くろどり
Merle
「アメリカ人名事典」(G. R. スチュアート,木村康男訳,北星堂書店,昭和58年)を買ったのは1983年か1984年である。今よりもさらに英文の読解力がなかった当時,日本語で読めるこの本はありがたかった。
さて,この本の初版220ページ「Mavis」の項に,
Mavis (うたつぐみ) や Merle (くろどり) ……
スコットの詩の一説(中略)の鳴鳥の名に拠る……
と書かれた箇所がある。また J&S の辞典の Mavis の項に,merle が「フランス語で blackbird を意味する言葉」とあった。
くろどり……って,何? 黒い鳥。カラスしか思い浮ばないなぁ。
欧米の文学・文化に関する教養を持ち合わせていれば,blackbird と見た時点でイメージが明らかになったのだろうが,残念ながらそんなレベルになかった。
なにしろアニメ「機動戦士ガンダム」の中で,ギレン・ザビが「ジオンに栄光あれ。ジーク・ジオン!」と声を張り上げる場面を見ても,ドイツ語の「勝利」(Sieg
→ジーク)に思い至らなかった頃だ。
(気がついた時,ギレンがVサインを出している幻が浮かび,精神的にこけた。)
blackbird の何たるかが全然わからないので,「エッセンシャル英和辞典」を引いてみた。すると
1 イギリスで「つぐみの類,黒どり」
2 アメリカで「むくどりの類」
3 黒人
といった内容のことが書かれていた。なんか変だ。
もうこのへんで諦めて図書館に出かければいいのに,横着して家にある「広辞苑」(第二版・「無憂樹」の項の誤記がある貴重品)で「くろどり」を引いた。すると「くろとり」があった。
1 黒色の鳥
2 クロガモの別称
3 クイナの小さいもの
4 (女房詞)ほしわらび
……ここでついに観念して図書館に行った。鳥類図鑑や辞典を調べた。そしてどうもスチュアートが書いている「くろどり」はクロウタドリ(ツグミ科の鳴鳥/学名
Turdus merula)ではないかという結論に達した。
blackbird は色々な種類の鳥の名に使われている。国によっても指す鳥が違う。おそらく原文は blackbird だったと推測されるから,「くろどり」と訳すしかなかったのだろう。翻訳は大変なんだと深く納得した。
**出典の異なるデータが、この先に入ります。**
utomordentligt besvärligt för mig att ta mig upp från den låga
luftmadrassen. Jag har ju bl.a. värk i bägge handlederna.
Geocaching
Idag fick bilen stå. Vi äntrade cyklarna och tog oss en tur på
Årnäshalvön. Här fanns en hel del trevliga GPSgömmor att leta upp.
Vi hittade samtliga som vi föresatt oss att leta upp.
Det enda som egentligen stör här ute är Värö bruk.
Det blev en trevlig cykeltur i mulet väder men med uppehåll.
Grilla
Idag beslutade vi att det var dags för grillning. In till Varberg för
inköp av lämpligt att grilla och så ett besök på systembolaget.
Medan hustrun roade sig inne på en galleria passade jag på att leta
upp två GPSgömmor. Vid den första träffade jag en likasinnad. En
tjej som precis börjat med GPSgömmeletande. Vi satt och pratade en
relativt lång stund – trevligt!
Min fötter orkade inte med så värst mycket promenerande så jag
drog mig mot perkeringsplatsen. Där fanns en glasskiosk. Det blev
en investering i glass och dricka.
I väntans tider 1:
ここの人名表の語意説明を大部分英語のままにしてあるのは,日本語に変換した時に像がブレたり余計なイメージが追加されるのが怖くて仕方ないからだが,多分その恐怖の源はこの「くろどり経験」だと思う。
つい最近図書館に寄った時,「Color Anchor 英語大事典」(学習研究社,1984年)で blackbird を引いてみた。いろいろ参考になることが書いてあった。また真っ黒な可愛い小鳥の写真も載っていた。
しばらく写真を見た後,「くろどりか。うん,くろどりだ」と思いながら事典を閉じた。
[記/2000年]
[2017年追記]
現在,blackbird で画像検索すると一発ですね。
http://nzbirdsonline.org.nz/species/eurasian-blackbird
ここのサイトの「ミミズやイモムシを一杯咥えてカメラ目線の鳥」の写真は大変良かった。